How To Select Trees For Clayey Soil
Stress affects plants and landscapes equally. Plants become susceptible to insects, diseases and environmental problems when under stress. The best way to control stress in plants is to go proactive and prevent or mitigate the stress factors.
There are specific environmental conditions that work as stress factors include drought, wind, low humidity, light, and clay soils.
Soil is critical to the plant health. Soil is primarily responsible for majority of the plant problems.
Clayey soil should be considered as a factor while selecting suitable trees for your garden and landscape. Clay soil tends to hold onto iron, and some trees are not able to absorb the amount iron needed for their health because of this clay-iron affinity.
One solution is to select a tree that requires less iron for its metabolic processes. Some trees that do well in clay soils include green ash, white ash, bur oak, English oak, tartarian maple and big tooth maple. Most of the other maples, along with flowering dogwoods, crabapples, boxelders and pin oaks tend to suffer from some level of iron chlorosis, or yellowing of leaves, caused by iron-deficiency stress.
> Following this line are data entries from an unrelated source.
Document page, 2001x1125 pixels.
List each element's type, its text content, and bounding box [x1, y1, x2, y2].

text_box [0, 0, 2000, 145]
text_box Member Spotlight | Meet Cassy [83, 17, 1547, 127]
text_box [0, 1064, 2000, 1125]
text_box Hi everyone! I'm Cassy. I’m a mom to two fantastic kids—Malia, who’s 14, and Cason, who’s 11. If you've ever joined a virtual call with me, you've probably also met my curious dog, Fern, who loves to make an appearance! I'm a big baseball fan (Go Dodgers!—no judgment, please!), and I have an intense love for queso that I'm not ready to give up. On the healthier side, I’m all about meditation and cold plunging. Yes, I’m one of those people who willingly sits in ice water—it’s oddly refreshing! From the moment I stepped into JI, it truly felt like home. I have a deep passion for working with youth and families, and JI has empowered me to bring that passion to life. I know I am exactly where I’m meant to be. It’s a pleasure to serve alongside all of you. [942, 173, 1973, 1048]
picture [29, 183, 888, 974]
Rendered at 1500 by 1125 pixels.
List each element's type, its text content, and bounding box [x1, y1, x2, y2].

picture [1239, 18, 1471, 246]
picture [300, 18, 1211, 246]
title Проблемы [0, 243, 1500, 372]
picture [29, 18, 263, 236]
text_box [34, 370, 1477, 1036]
Supplementing or amending the soil with a chelated iron product is a good alternative. This might reduce the effects, but is an ongoing and long-term process to maintain plant health.
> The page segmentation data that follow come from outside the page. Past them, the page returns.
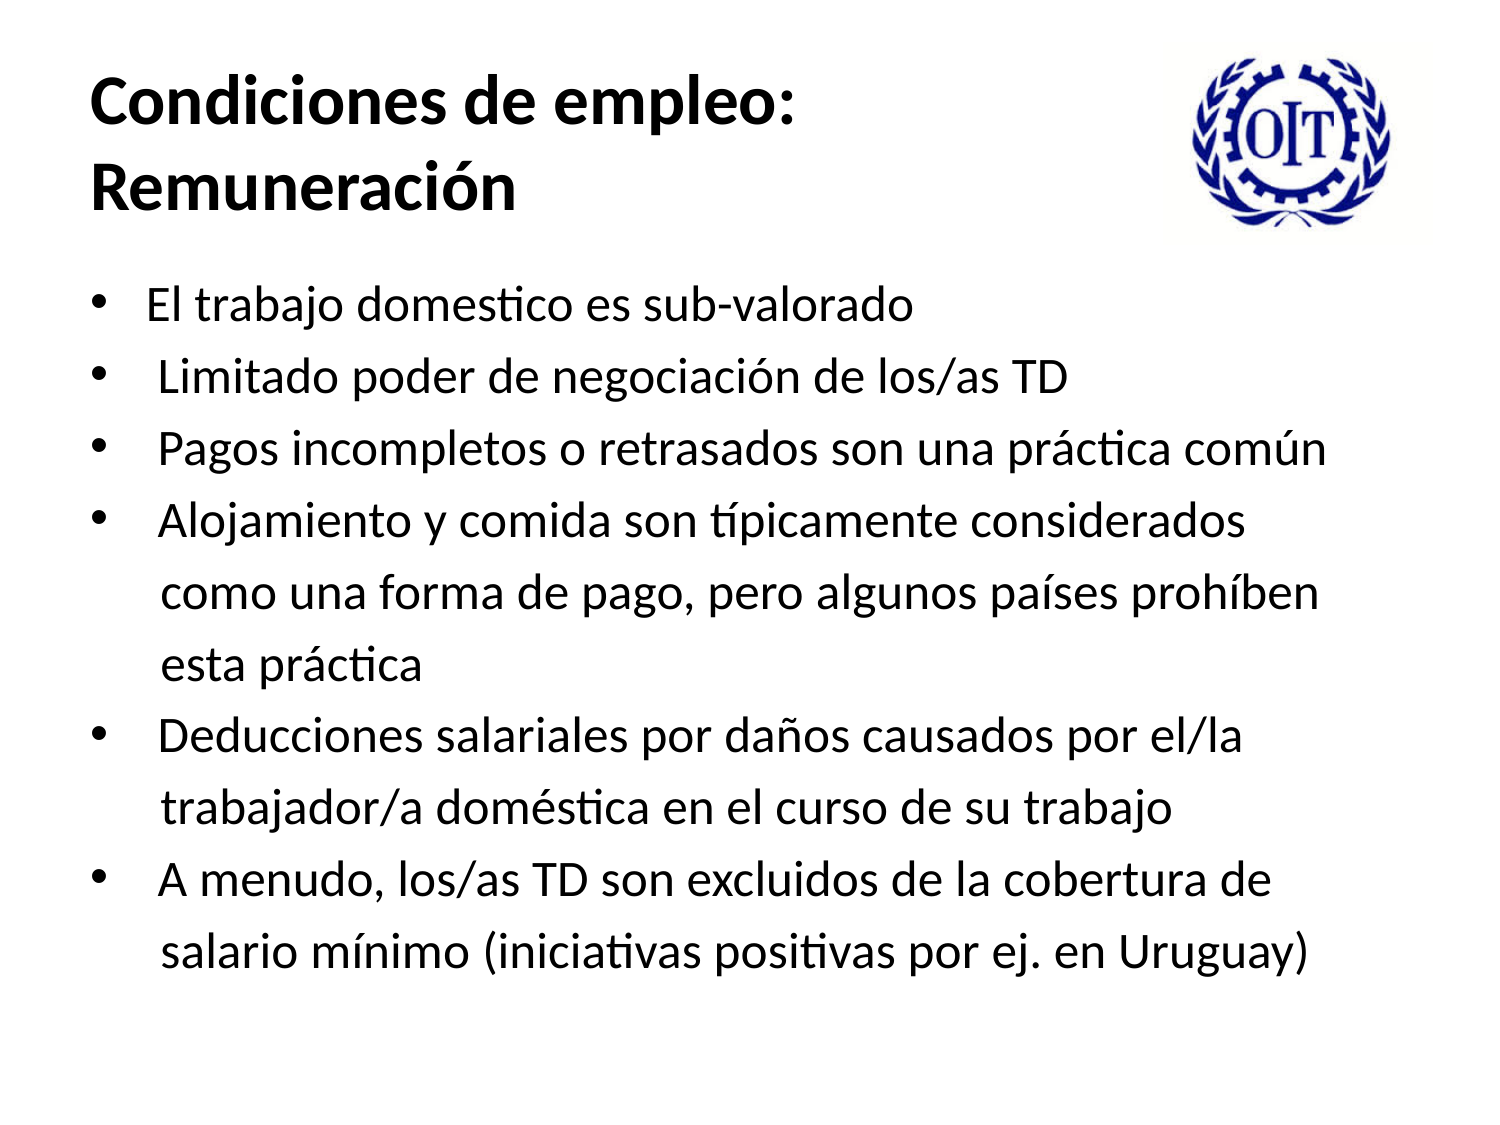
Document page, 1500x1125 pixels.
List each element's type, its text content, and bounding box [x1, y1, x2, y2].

title Condiciones de empleo: Remuneración [75, 45, 1022, 233]
picture [1163, 42, 1433, 245]
list El trabajo domestico es sub-valorado Limitado poder de negociación de los/as TD Pagos incompletos o retrasados son una práctica común Alojamiento y comida son típicamente considerados como una forma de pago, pero algunos países prohíben esta práctica Deducciones salariales por daños causados por el/la trabajador/a doméstica en el curso de su trabajo A menudo, los/as TD son excluidos de la cobertura de salario mínimo (iniciativas positivas por ej. en Uruguay) [75, 262, 1425, 1005]
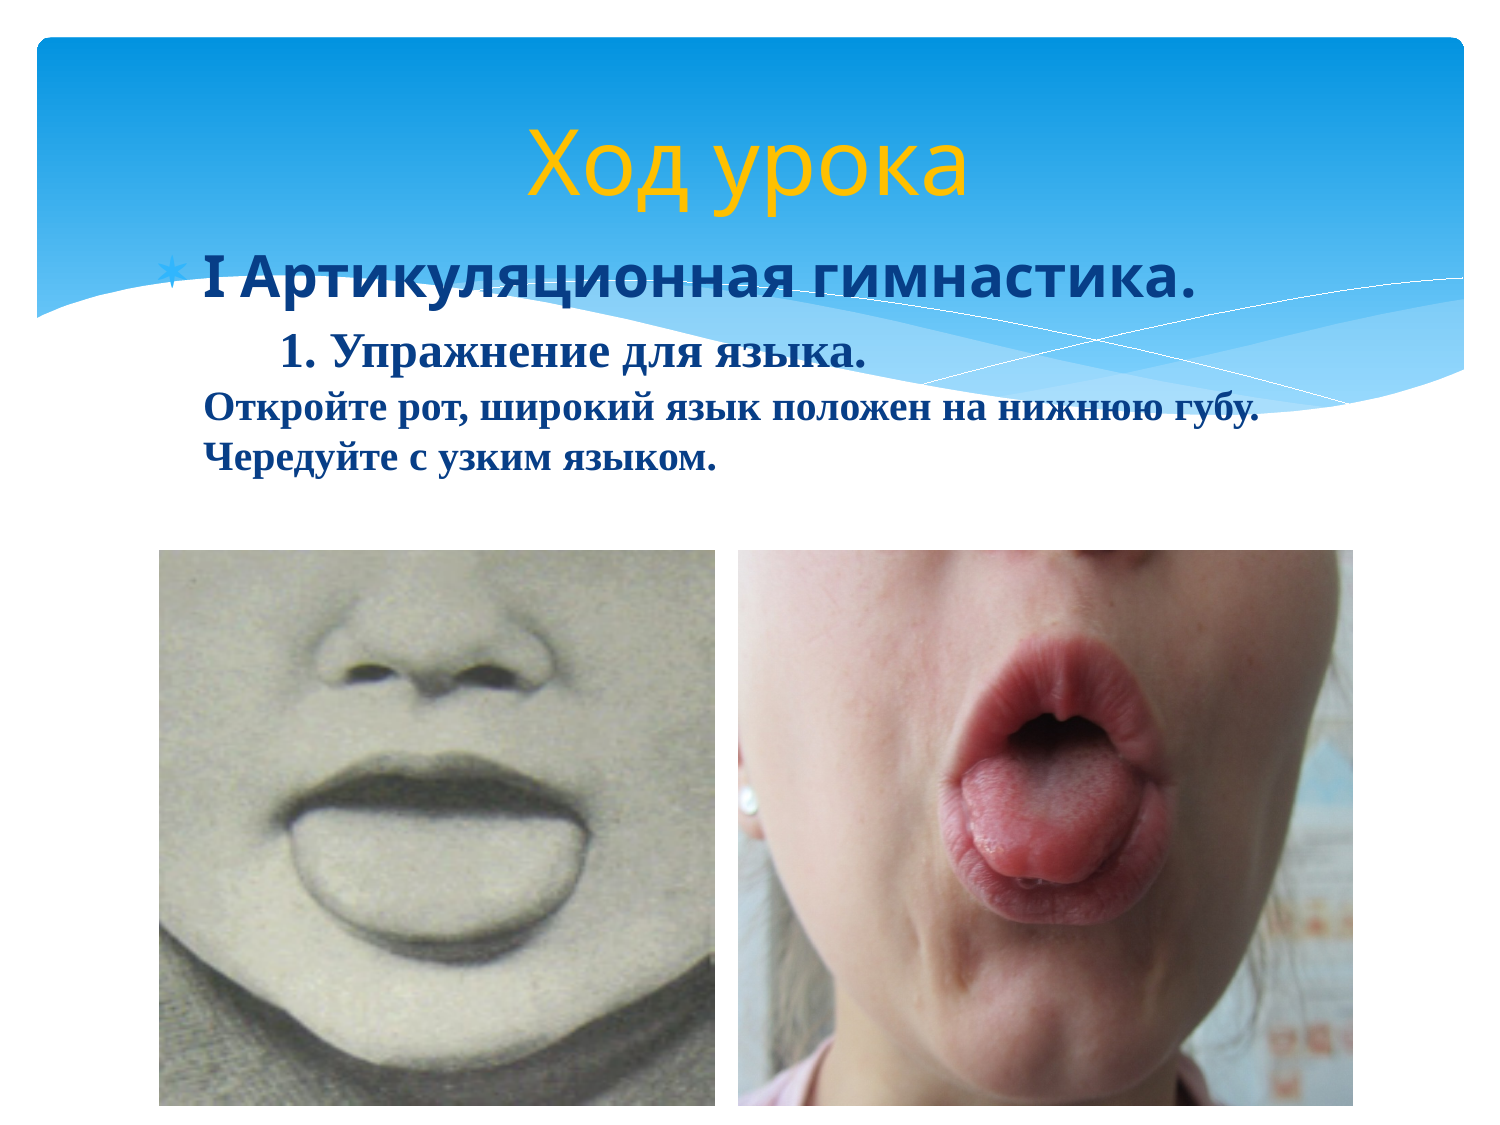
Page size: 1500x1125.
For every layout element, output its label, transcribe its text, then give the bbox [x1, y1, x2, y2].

list I Артикуляционная гимнастика. 1. Упражнение для языка. Откройте рот, широкий язык положен на нижнюю губу. Чередуйте с узким языком. [143, 261, 1359, 1005]
picture [737, 550, 1353, 1107]
picture [159, 550, 715, 1107]
title Ход урока [75, 55, 1425, 261]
Chelated or stabilized iron products can be obtained from any number of local nurseries and greenhouses. It is applied around the tree’s root zone via small holes, following package directions. Foliar applications of iron also can be used, but need to be applied multiple times during the growing season. These sprays can stain sidewalks and other surfaces and could harm some plants. It is impractical to use this method on large trees using small home sprayers.